- [PROBLEM] Copy the records below exactly, starting at the line that contains "大家最关心的24下半年教资面试时间，已经确定了。面试日期" and ending at the line that contains "revêtements"; leave out any pictures.

- [DATA SUPPLIED]
▼▼▼
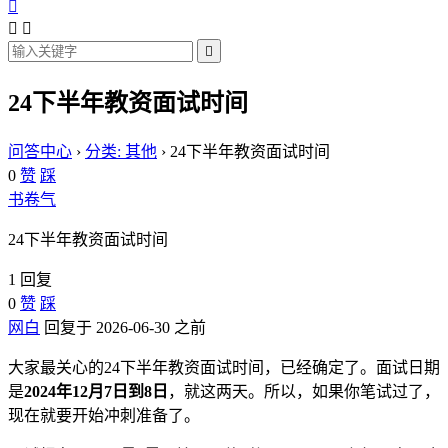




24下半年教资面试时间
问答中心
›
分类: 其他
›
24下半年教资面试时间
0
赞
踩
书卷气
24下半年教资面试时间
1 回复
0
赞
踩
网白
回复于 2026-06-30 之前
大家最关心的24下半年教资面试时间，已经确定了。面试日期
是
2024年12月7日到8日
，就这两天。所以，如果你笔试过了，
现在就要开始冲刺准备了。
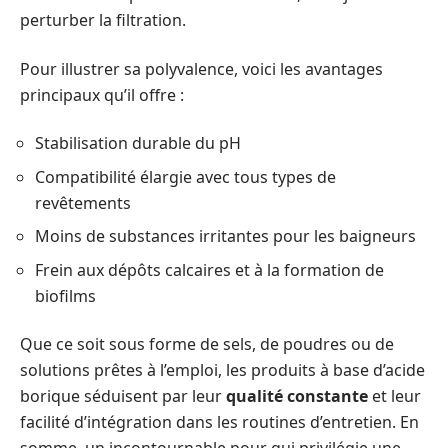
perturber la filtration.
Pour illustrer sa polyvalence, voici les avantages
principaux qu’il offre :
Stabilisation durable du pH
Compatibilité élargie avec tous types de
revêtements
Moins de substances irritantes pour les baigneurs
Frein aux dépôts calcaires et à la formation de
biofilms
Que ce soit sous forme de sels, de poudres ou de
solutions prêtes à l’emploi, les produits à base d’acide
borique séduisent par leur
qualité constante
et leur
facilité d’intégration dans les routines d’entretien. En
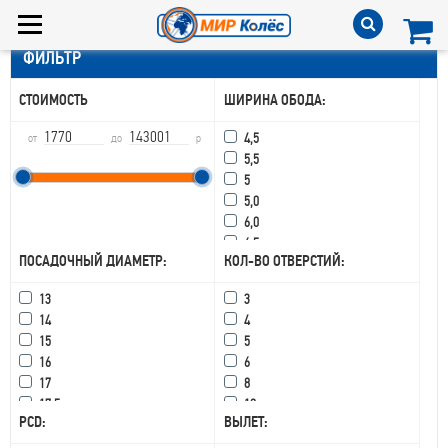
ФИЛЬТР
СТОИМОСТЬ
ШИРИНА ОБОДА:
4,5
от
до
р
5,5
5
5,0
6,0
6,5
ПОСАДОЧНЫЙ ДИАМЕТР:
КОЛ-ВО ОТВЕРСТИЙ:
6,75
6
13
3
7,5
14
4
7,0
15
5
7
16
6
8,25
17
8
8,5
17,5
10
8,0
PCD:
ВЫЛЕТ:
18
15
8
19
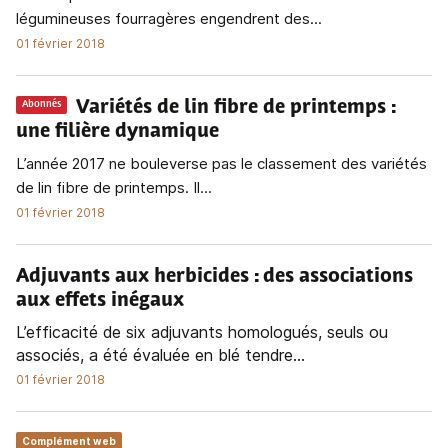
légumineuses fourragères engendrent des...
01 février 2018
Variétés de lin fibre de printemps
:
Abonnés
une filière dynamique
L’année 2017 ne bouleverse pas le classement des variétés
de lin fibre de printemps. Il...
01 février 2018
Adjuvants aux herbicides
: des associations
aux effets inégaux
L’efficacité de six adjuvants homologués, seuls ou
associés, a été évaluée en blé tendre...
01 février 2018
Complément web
▲▲▲
▼▼▼
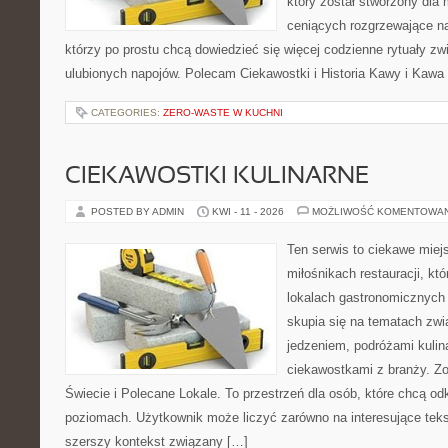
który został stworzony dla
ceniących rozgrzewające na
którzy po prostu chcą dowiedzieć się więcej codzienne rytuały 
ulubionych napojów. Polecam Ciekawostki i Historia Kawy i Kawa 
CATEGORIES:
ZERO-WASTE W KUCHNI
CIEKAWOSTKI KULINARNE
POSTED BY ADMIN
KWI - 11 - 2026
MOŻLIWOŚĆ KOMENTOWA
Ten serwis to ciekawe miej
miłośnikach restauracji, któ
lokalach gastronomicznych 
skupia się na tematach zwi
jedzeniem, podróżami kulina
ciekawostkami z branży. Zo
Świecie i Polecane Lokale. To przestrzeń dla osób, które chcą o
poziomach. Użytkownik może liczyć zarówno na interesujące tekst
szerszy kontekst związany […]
▲▲▲
▼▼▼
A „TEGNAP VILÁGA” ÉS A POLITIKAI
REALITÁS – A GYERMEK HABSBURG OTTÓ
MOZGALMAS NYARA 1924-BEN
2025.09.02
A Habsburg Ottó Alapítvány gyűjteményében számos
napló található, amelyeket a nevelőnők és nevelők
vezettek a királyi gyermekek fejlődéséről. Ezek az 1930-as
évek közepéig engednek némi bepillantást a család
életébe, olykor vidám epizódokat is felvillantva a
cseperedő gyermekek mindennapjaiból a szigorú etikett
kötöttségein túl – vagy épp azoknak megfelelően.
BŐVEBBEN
▲▲▲
- [THE COMPLETED TASK]
大家最关心的24下半年教资面试时间，已经确定了。面试日期
是
2024年12月7日到8日
，就这两天。所以，如果你笔试过了，
现在就要开始冲刺准备了。
perturber la filtration.
Pour illustrer sa polyvalence, voici les avantages
principaux qu’il offre :
Stabilisation durable du pH
Compatibilité élargie avec tous types de
revêtements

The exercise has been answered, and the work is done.